Publication information
- Publisher: Marvel Comics
- First appearance: Rampaging Hulk vol. 2 #2 (September, 1998)
- Created by: Glenn Greenberg Rick Leonardi

In-story information
- Alter ego: Geoffrey Crawford
- Species: Human mutate
- Abilities: Expert physicist; Superhuman strength, durability, and leaping; Healing factor;

= Ravage (Marvel Comics) =

Fictional character in comic books by Marvel Comics

Ravage (Geoffrey Crawford) is a fictional character appearing in American comic books published by Marvel Comics. He is one of the Hulk's enemies.

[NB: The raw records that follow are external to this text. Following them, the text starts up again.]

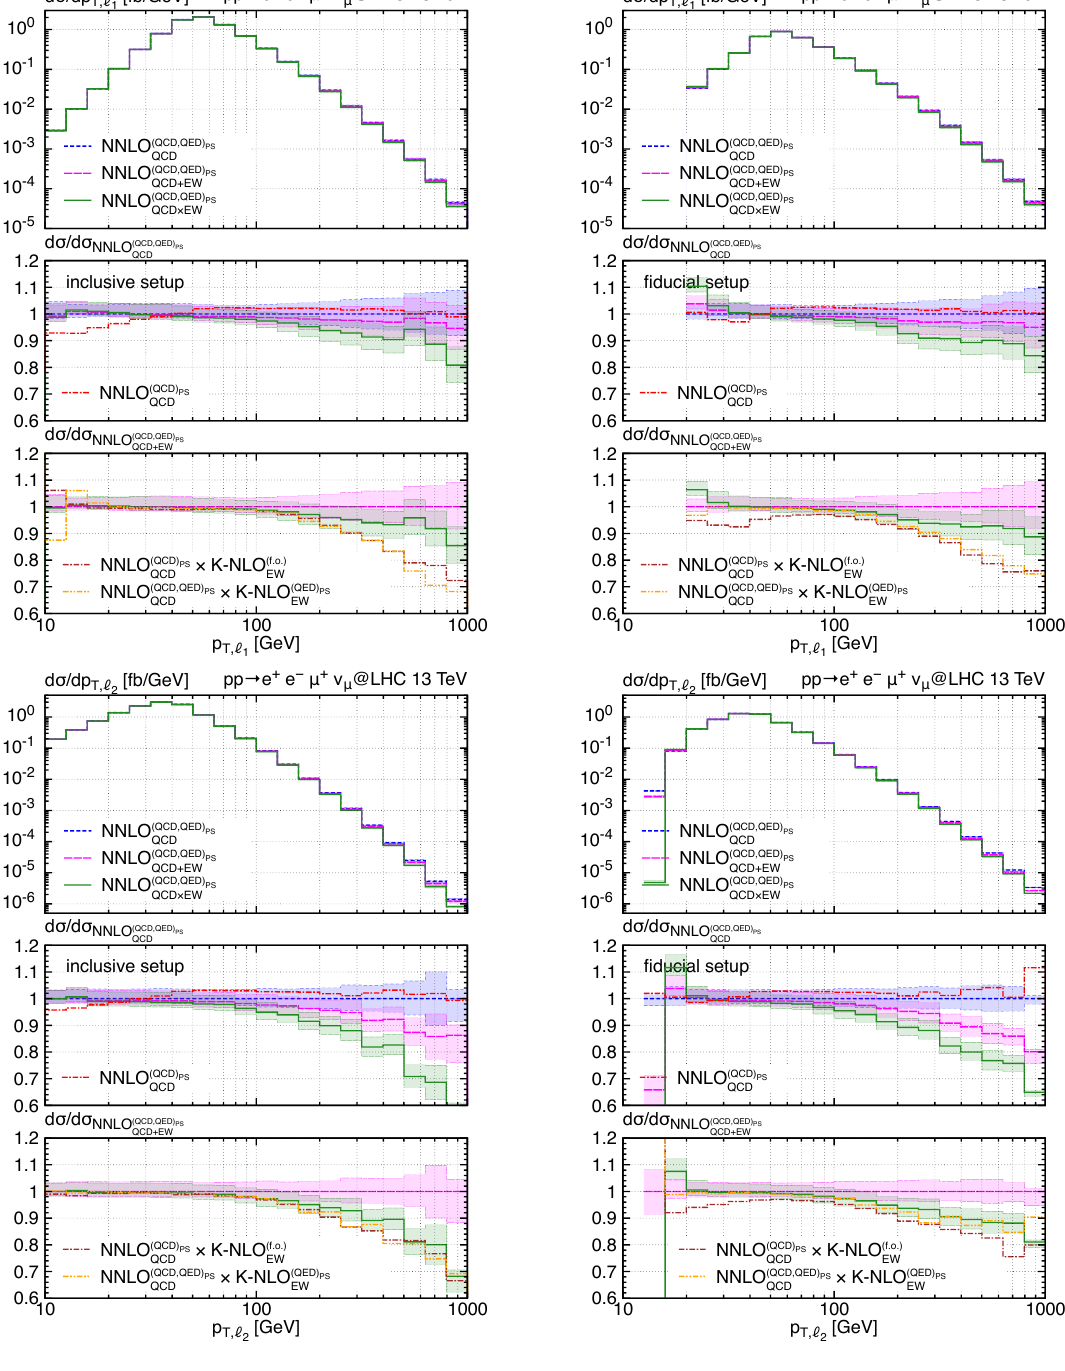
Figure 6. Differential distributions in the leading lepton transverse momentum ( p subleading lepton transverse momentum ( p and fiducial setup (right). See text for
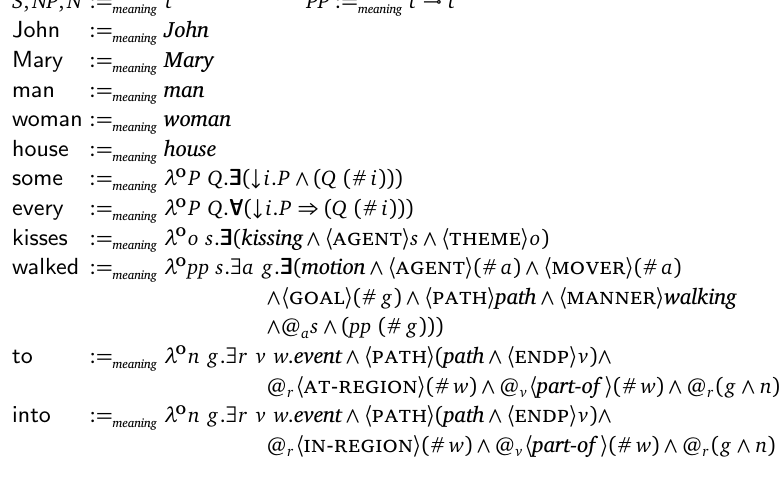
Semantic interpretation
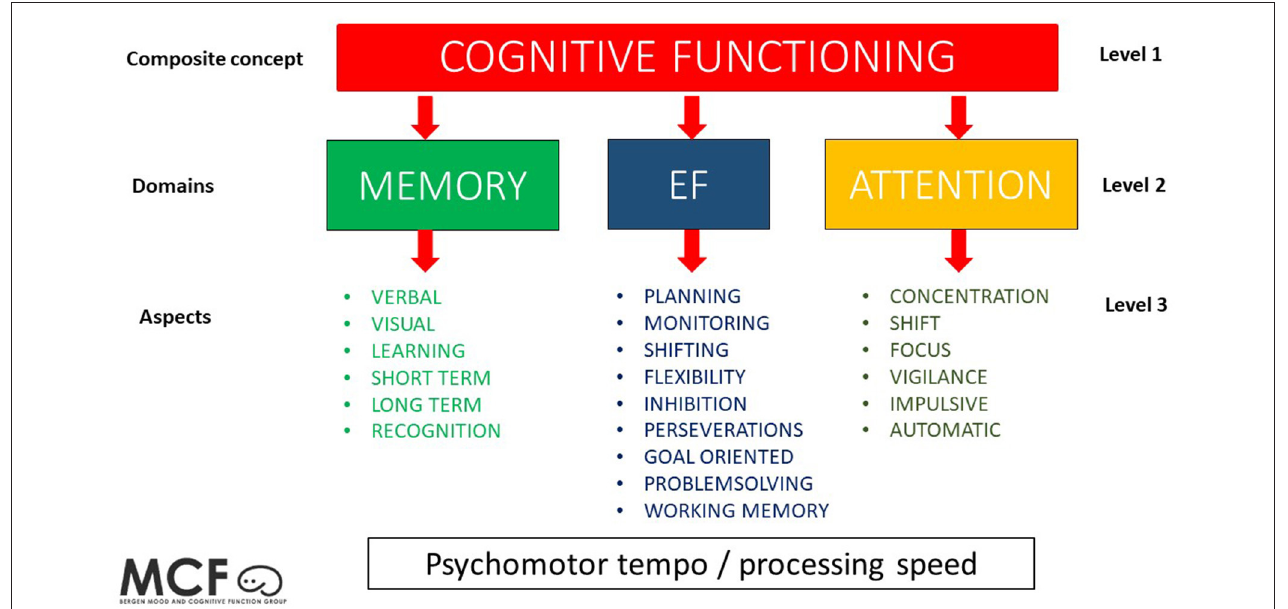
FIGURE 2 | This figure shows a conceptual model of the levels of cognitive functioning, with cognitive functioning as a composite concept (level 1) having three major sub-concepts as domains (level 2) and several specific aspects within each domain (level 3). In this model, psychomotor tempo/processing speed is illustrated as interrelated with all the other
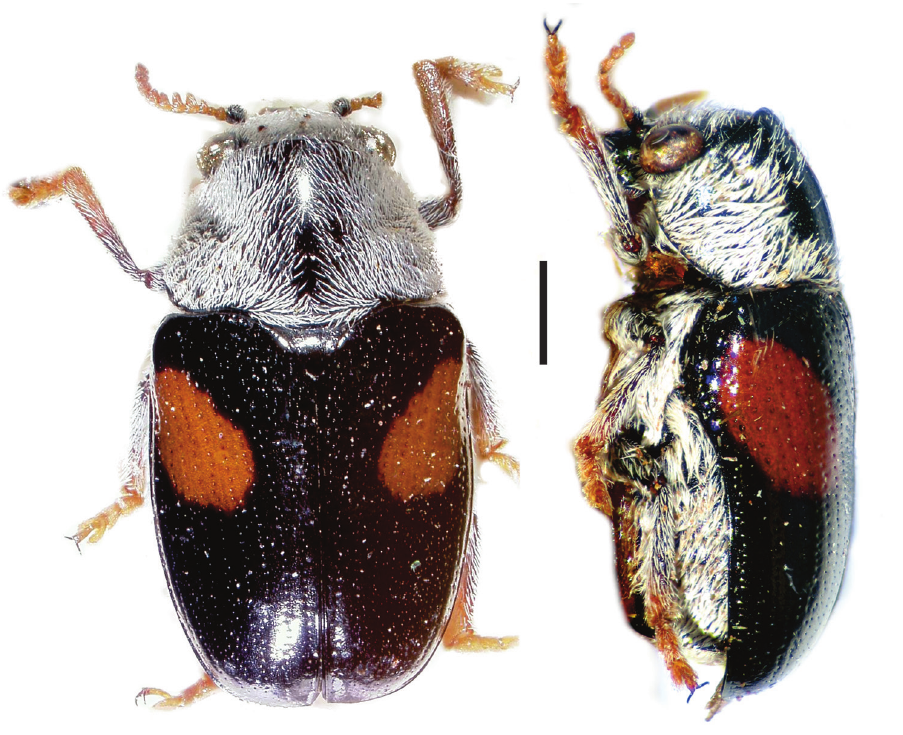
Figure 17. Coscinoptera albopilosa (Monrós) (1) , left: habitus (dorsal view), right: habitus (lateral view). Coscinoptera Lacordaire,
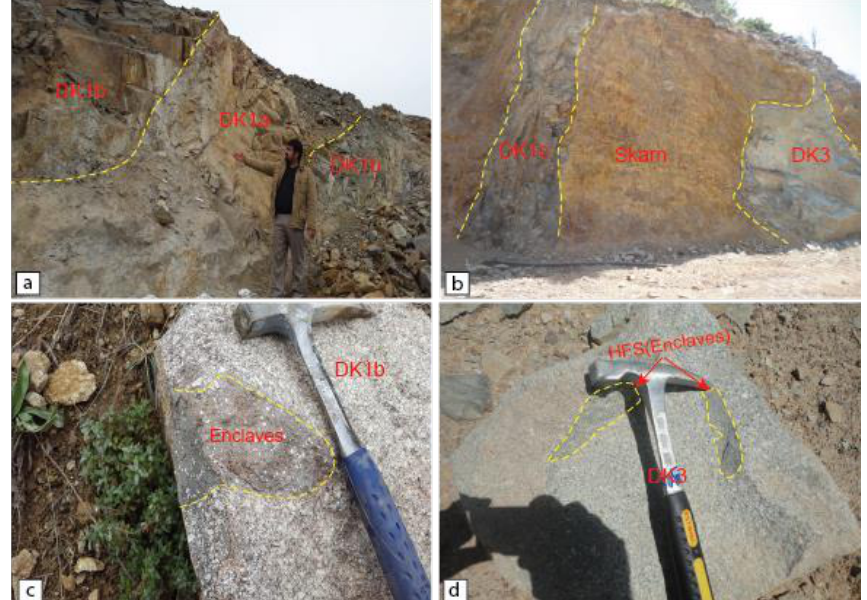
Figure 4. ( a ) Dykes trend in Sungun copper deposit (N = 752); ( b ) Dip of dykes in Sungun copper deposit. Minerals 2018 , 8 , x FOR PEER REVIEW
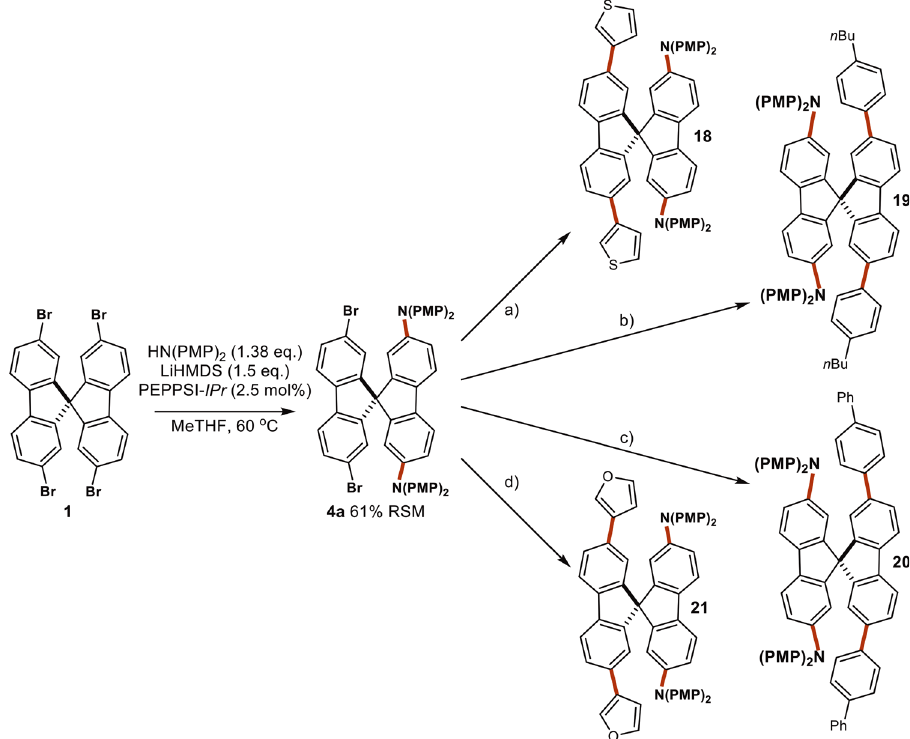
Fig. 10 Synthesis and derivatization of asymmetric SpiroOMeTAD derivatives. Desymmetrization of 1 conditions: 1 (0.40 mmol), HN(PMP) 2 (0.55 mmol), LiHMDS (0.60 mmol), PEPPSI-IPr (2.5 mol%), MeTHF (0.04 M), 60 °C, 3 h. Conditions ( a – d ) 4a (0.30 mmol), K 3 PO 4 (8.0 equiv), Water:THF 1:4 (0.075 M), 50 °C, 16 h. a 4.0 equiv. 3-thienylboronic acid. b 4.0 equiv. 4-butylphenylboronic acid. c 4.0 equiv. 4-biphenylboronic acid. d 4.0 equiv. 3-furanylboronic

==Fictional character biography==
Dr. Geoffrey Crawford was a professor at Desert State University who took undergraduate Bruce Banner under his wing to mentor him. Years later, Banner went to see his teacher and aid him in finding a cure for the Hulk. At this time, Crawford is paraplegic, but nevertheless able to create a machine that could filter out the gamma radiation from Banner's body. He saw this as a way to regain his walking ability. By obtaining some samples of the Hulk's DNA, he knew it would allow him to use these recuperative powers on himself. First, Crawford reconfigured his own DNA so that it can match with Banner's. This turned him into a stronger and similar beast called Ravage.

Ravage is more powerful than the Hulk and slightly larger. The key element which makes Ravage such a dangerous enemy is that he still has Crawford's mind and lust for power. Just after his first transformation, Ravage attacks the Hulk, but he soon reverts to Crawford at sunrise, much like Banner initially transformed into the Hulk during nightfall and reverted to Banner at sunrise. Crawford turns Banner over to Thunderbolt Ross for fear of being stopped from becoming Ravage again.

Crawford adjusted his machine so that it will change him into Ravage permanently. He then attacks the university as Ravage and terrorizes those who had pitied him as Crawford. Ravage is only stopped when the Hulk forms an unlikely alliance with Ross who traps Ravage in a state of suspended animation.

==Powers and abilities==
Ravage possesses immense strength, durability, and leaping, similar to the Hulk, while maintaining his intellect. Additionally, he is knowledgeable and skilled in the field of physics.

==In other media==
- Geoffrey Crawford / Ravage appears as a boss and is the secondary antagonist in Hulk, voiced by Paul Dobson. In the hopes of regaining his mobility and helping the Leader create an army of gamma warriors, Crawford tricks Bruce Banner into allowing him to use a "gamma orb" to absorb his gamma energy, claiming he wants to help cure Banner of the Hulk. Transforming into Ravage, Crawford summons two gamma creatures to assist him in fighting Banner as the Hulk until he is defeated and reverted to normal. Realizing the Leader had manipulated him, Crawford apologizes to Banner, though he later mounts a failed attempt at rebuilding the Orb to become Ravage again.
- Ravage appears as an unlockable playable character in Lego Marvel's Avengers.